Are there any scientific (non-religious, non-creationist, non-intelligent-design) theories explaining the development of the universe, that are alternatives to the Big Bang theory? Or has Big Bang made the transition from theory to established fact?
I’m not a cosmologist by any means, but I think the only alternative to the Big Bang was the continuous creation model which even it’s strongest proponent, Fred Hoyle, gave up on when quasars were finally identified. His reason for ceding was that continuous creation requires that the universe be uniform in composition to as far as our telescopes will take us. But the quasars are at great distances and thus existed at the earlier stages of the life of the universe and nothing like them is found existing at later times.
And I wouldn’t use the term “established fact.” All scientific theories, like Newton’s theory of gravitation, are subject to change without notice if new information requires it.
IANAC. I believe the basic tenets of the Big Bang theory are agreed to by the majority of the scientific community. There are disagreements about some aspects of it. There are observed phenomona that do not seem to fit very well. For these reasons, I would consider it by no means “established fact”, but it is the reigning consensus.
Dagnabit, David Simmons beat me to the punch while I’m Googling for citations. Here are two good links on the subject.
It’s also worth noting that the details of the Big Bang aren’t entirely worked out. We’re pretty sure that the Universe, at some finite time in the past, was a hell of a lot denser and hotter than it is now, but we’re pretty sure that we can’t extrapolate back in time beyond a certain point (about 10[sup]-42[\sup] seconds after the creation of the Universe), and as it stands if we extrapolate all the way back to the beginning of the Universe we get things — like infinite densities and temperatures — that even physicists find a little suspect.

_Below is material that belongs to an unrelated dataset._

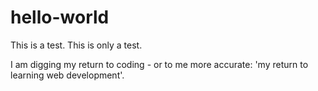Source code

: # hello-world
This is a test. This is only a test.

I am digging my return to coding - or to me more accurate: 'my return to learning web development'.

There are also some modifications to the “Standard Big Bang” that have been proposed. Two such modifications that I can think of off the top of my head: Inflation says that some force (as yet unexplained) drove the Universe to expand incredibly fast in its early stages. This theory is gaining more & more acceptance (but there are a few disbelievers out there, and it generally isn’t regarded as completely established.) Another, the ekpyrotic scenario involves two three-dimensional Universes colliding in some fourth spatial dimension, thereby releasing the energies seen in the Big Bang. Needless to say, this is a theory only a string theorist could love, and is generally regarded as rather speculative.
What about Stephen Hawking?
The thesis of A Brief History of Time, assuming I understood it to a meaningful extent, was that when we conceptualize the Big Bang we continue to think of time as a linear phenomenon when we extrapolate backwards, thus ending up with a model where everything began with a singularity and instantaneously began rapidly expanding. Hawking says we should consider that time itself would be bent by the dynamics of so much matter in such a small space, so that as we extrapolate backwards, the functions that we overlay on the normally linear progression (in this case, reverse progression, since we’re looking backwards) need to be overlaid instead on an increasingly curved path that makes less and less progress towards the physical singularity, such that (let’s say) 12.5 billion years ago the universe was a hot and comparatively small place expanding rapidly, but as you “try to look before that”, the curvature of time simultaneously prevents there from having been such a time as you might be trying to look back to, and generates less and less regression towards a singularity which never at any point existed.
So instead of a Big Bang you get a Big Unfolding or something of the sort.
Wasn’t there something called Steady State theory at some point?
Yes there was, and was disproved via observations of the cosmic microwave background (CMB). Basically, in a steady state universe, perturbations that are seen in the CMB would not be seen. There was some thought that the pertubations could be caused by scattering off stars. However, this then poses the problem of homogeniety - why does the CMB look the same in all directions?
The big bang can explain the homogeniety and the perturbations in the CMB, but then we end up with all sorts of problems when we invoke “inflation”, faster than light expansion, and the laws of physics breaking down.